On my blogpost "There's no more money" I stated that one reason for the Bank of England's QE programme was to stave off deflation. There has been one comment in response:
"Why is deflation bad?"
It's an amazing question.
My immediate reaction was "well, obviously it is". And then I thought, "well, actually it's not obvious at all, and I don't know the answer". So I did some research to find out what economists say about whether deflation is a good or bad thing. I found Krugman's article on this, and several others as well. As I expected, Krugman's article was accurate in description but uniformly negative in opinion about deflation. But the others were more balanced. And one, ElliotWave, pointed out that deflation was not bad unless you were unprepared for it.
Now, according to ElliotWave's description, the UK is pretty unprepared for a period of deflation. Households, businesses and government are all carrying exceptionally high levels of debt. Government debt is heading for 70% of GDP. Individual debt is over 100% of GDP. And corporate debt is higher still. But deflation seems to be what everyone wants. The Government is putting in place measures designed to reduce the rate at which government debt is growing, which generally reduce the amount of money available, to households in particular. Banks are not lending anything like the amounts they were prior to the financial crisis. And individuals and businesses are choosing to pay down debt rather than spend money. All of this adds up to a severe and rapid contraction. Deflation is not just a risk, it is inevitable.
But my questioner wants to know whether deflation is a bad thing. And after reading all those articles and papers, I don't know any more than I did before, except that this is another subject on which economists don't agree. But of one thing I am certain. Whether deflation is a bad thing depends on the circumstances. And in the present economic circumstances I don't think it is a bad thing at all. I think it is essential. The only debate should be over how fast the economy should deflate.
Let me explain my thinking.
The prosperity of the ten years to the financial crash in 2008 was built upon a credit bubble, not on real economic growth. There was no sound economic foundation to this prosperity. In effect, the UK was living beyond its means. As a consequence of this, many businesses and individuals are carrying historically unprecedented and unsustainable levels of debt. This debt is now much more expensive than it was a few years back, and tighter lending conditions mean refinancing it is no longer an option for most people and businesses. The only other option is to reduce it, and that is what people and businesses are doing.

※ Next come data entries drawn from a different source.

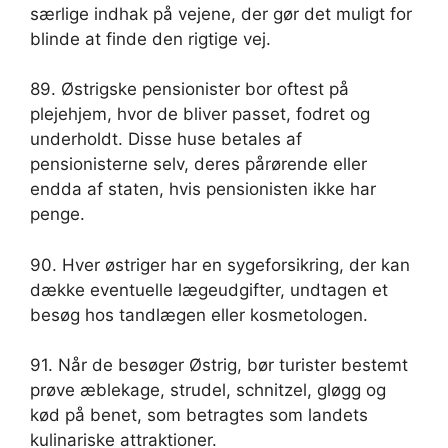
særlige indhak på vejene, der gør det muligt for
blinde at finde den rigtige vej.
89. Østrigske pensionister bor oftest på
plejehjem, hvor de bliver passet, fodret og
underholdt. Disse huse betales af
pensionisterne selv, deres pårørende eller
endda af staten, hvis pensionisten ikke har
penge.
90. Hver østriger har en sygeforsikring, der kan
dække eventuelle lægeudgifter, undtagen et
besøg hos tandlægen eller kosmetologen.
91. Når de besøger Østrig, bør turister bestemt
prøve æblekage, strudel, schnitzel, gløgg og
kød på benet, som betragtes som landets
kulinariske attraktioner.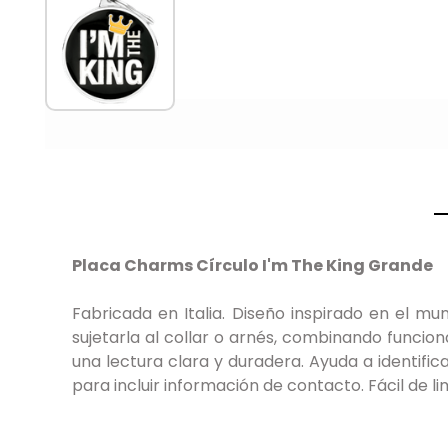
Placa Charms Círculo I'm The King Grande
Fabricada en Italia. Diseño inspirado en el m
sujetarla al collar o arnés, combinando funcion
una lectura clara y duradera. Ayuda a identifi
para incluir información de contacto. Fácil de l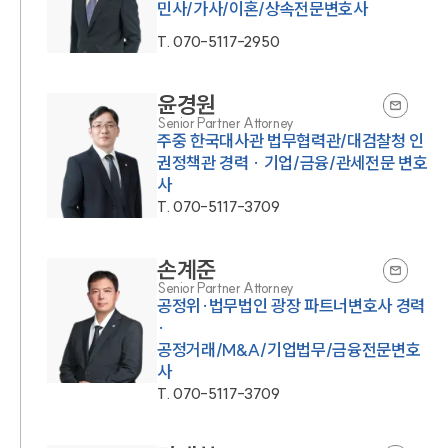
민사/가사/이혼/상속전문변호사
T.
070-5117-2950
윤경원
Senior Partner Attorney
주중 한국대사관 법무협력관/대검찰청 인
권정책관 경력 · 기업/금융/관세전문 변호
사
T.
070-5117-3709
손계준
Senior Partner Attorney
공정위·법무법인 광장 파트너변호사 경력
·
공정거래/M&A/기업법무/금융전문변호
사
T.
070-5117-3709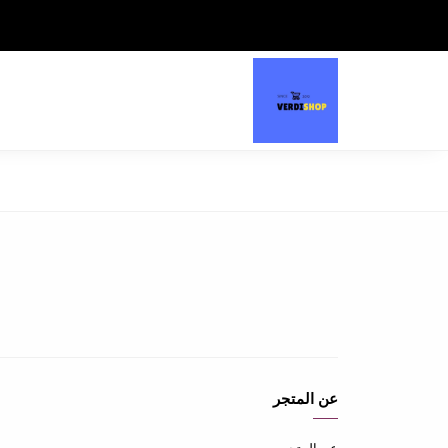
عن المتجر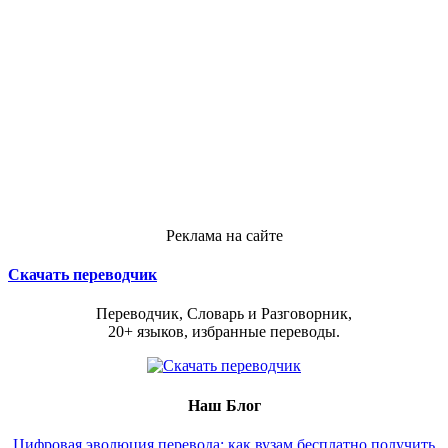
Реклама на сайте
Скачать переводчик
Переводчик, Словарь и Разговорник,
20+ языков, избранные переводы.
Наш Блог
Цифровая эволюция перевода: как вузам бесплатно получить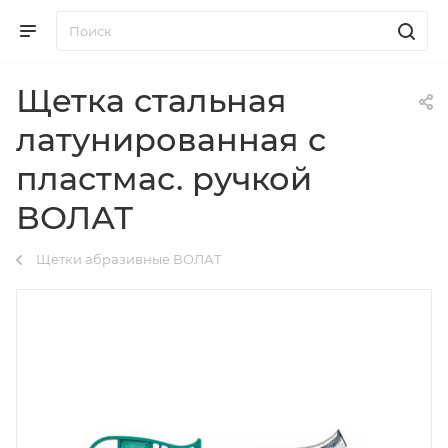
Щетка стальная
латунированная с
пластмас. ручкой
ВОЛАТ
Щетки абразивные ВОЛАТ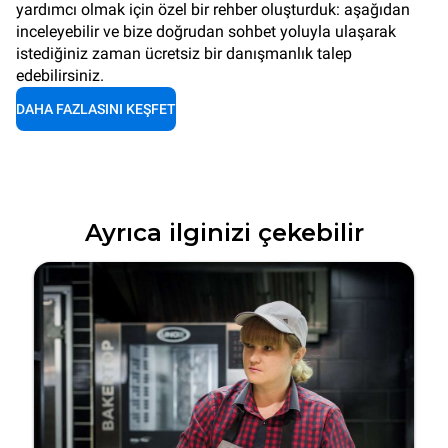
yardımcı olmak için özel bir rehber oluşturduk: aşağıdan
inceleyebilir ve bize doğrudan sohbet yoluyla ulaşarak
istediğiniz zaman ücretsiz bir danışmanlık talep
edebilirsiniz.
DAHA FAZLASINI KEŞFET
Ayrıca ilginizi çekebilir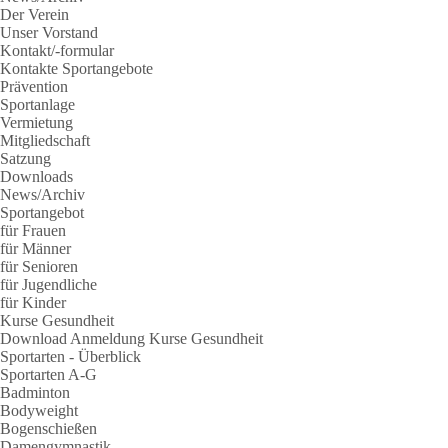
Der Verein
Unser Vorstand
Kontakt/-formular
Kontakte Sportangebote
Prävention
Sportanlage
Vermietung
Mitgliedschaft
Satzung
Downloads
News/Archiv
Sportangebot
für Frauen
für Männer
für Senioren
für Jugendliche
für Kinder
Kurse Gesundheit
Download Anmeldung Kurse Gesundheit
Sportarten - Überblick
Sportarten A-G
Badminton
Bodyweight
Bogenschießen
Damengymnastik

Debt reduction causes shrinkage in the money supply, which increases the value of monetary units and therefore tends to reduce prices. This is deflation. Under normal circumstances this shrinkage would be offset by expansion in the money supply due to new bank lending. But at present the banks aren't lending at anything like the levels required to offset private sector debt repayment. Nor should they be. After all, the private sector wants to reduce its debt, not take on more. So deflation is necessary if the private sector debt burden is to be reduced - unless, of course, the reduction in private sector debt is offset by increases in public debt.

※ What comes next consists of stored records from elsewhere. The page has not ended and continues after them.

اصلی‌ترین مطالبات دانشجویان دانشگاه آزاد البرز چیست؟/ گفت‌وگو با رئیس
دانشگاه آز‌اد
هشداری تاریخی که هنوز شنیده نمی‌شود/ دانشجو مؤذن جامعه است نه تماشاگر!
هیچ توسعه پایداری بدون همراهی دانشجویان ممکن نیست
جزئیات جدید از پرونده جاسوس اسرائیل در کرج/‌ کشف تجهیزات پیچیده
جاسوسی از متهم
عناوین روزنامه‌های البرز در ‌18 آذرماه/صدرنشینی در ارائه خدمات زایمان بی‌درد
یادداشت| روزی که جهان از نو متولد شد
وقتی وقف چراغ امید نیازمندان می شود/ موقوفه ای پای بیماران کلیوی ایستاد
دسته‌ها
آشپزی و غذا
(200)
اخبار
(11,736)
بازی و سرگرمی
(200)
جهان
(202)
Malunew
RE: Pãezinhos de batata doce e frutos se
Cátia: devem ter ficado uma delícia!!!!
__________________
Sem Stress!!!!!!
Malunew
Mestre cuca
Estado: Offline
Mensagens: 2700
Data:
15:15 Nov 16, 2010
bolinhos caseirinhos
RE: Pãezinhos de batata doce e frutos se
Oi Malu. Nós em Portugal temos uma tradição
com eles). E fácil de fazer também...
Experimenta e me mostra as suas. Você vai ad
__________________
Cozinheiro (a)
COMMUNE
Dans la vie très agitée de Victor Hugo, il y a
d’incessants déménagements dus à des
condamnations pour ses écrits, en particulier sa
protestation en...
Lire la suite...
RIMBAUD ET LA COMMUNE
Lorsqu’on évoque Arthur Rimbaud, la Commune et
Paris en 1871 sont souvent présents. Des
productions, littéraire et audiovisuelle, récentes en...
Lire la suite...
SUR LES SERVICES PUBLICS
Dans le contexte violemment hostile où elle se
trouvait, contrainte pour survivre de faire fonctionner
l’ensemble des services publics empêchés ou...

Officially, we don't have deflation as such at the moment - we have inflation, mainly due to a VAT increase coupled with rising world prices for fuel and food prices. But the pattern of behaviour in the domestic economy is definitely deflationary. House prices, which have been inflated due to the credit bubble, are falling, and the retail sector is turning in awful results. People and businesses are reducing their spending across the board, and rising prices in some sectors are simply encouraging people to make even deeper cuts. Were this not the case, external factors would mean that inflation might well be quite a bit higher than it is at present.
Government policy so far has ignored the drive to deleveraging in the private sector and concentrated on controlling public sector spending while stimulating the economy in various ways to promote growth. These measures include a failed attempt at demand stimulus through quantitative easing; corporate tax reduction; measures to improve lending to businesses, both through the banks and directly from government; light-touch regulation of tax avoidance measures such as offshoring. All of these are bound to be ineffective if the private sector prefers to pay its debts and sit on its cash, which is what is happening. Near-zero economic growth is here to stay while the private sector isn't spending.

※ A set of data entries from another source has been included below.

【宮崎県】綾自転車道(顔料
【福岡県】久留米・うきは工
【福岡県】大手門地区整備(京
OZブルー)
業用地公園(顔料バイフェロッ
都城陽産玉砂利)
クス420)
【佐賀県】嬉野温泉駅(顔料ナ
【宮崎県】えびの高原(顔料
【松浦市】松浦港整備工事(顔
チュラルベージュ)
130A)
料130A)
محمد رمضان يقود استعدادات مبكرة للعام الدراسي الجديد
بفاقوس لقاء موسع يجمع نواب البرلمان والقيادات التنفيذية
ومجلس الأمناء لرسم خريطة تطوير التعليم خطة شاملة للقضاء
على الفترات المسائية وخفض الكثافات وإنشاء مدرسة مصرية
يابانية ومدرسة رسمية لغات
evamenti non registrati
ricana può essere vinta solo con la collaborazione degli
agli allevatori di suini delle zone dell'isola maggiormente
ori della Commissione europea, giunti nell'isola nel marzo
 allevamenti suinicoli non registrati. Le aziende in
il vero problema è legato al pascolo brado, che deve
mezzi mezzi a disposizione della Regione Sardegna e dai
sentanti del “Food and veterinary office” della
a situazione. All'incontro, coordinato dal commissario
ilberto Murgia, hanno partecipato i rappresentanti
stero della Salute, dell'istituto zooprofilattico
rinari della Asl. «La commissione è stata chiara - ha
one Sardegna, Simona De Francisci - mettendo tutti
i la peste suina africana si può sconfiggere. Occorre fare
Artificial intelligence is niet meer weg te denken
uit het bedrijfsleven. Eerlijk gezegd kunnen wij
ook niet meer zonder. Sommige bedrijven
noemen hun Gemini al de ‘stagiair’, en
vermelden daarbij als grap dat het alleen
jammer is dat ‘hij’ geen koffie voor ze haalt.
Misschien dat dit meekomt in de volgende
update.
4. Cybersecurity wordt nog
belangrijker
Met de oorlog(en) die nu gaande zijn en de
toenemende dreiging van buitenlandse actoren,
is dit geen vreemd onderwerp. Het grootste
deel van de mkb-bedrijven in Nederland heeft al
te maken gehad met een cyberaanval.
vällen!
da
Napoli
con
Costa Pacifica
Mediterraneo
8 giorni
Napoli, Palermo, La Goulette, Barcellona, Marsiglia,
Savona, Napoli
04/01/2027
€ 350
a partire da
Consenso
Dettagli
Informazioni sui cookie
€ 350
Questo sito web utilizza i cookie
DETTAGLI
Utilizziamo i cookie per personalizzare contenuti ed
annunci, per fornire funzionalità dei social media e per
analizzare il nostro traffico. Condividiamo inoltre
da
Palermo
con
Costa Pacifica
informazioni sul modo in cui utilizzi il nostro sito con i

The question is, do we really need to push for economic growth at the moment? Or should we accept that the UK economy is rebalancing itself, deflating the unsustainable credit bubble and returning to a more stable, if smaller, base? If we interfere with this so as to slow down the rate of contraction or delay its effects - for example by encouraging more bank lending to businesses, or increasing debt-financed public spending - do we make the necessary adjustment easier to bear, or do we simply turn an excruciating but mercifully short adjustment into a long-drawn-out agony?
I don't know the answer to this. But I know how I prefer to take off sticking plaster.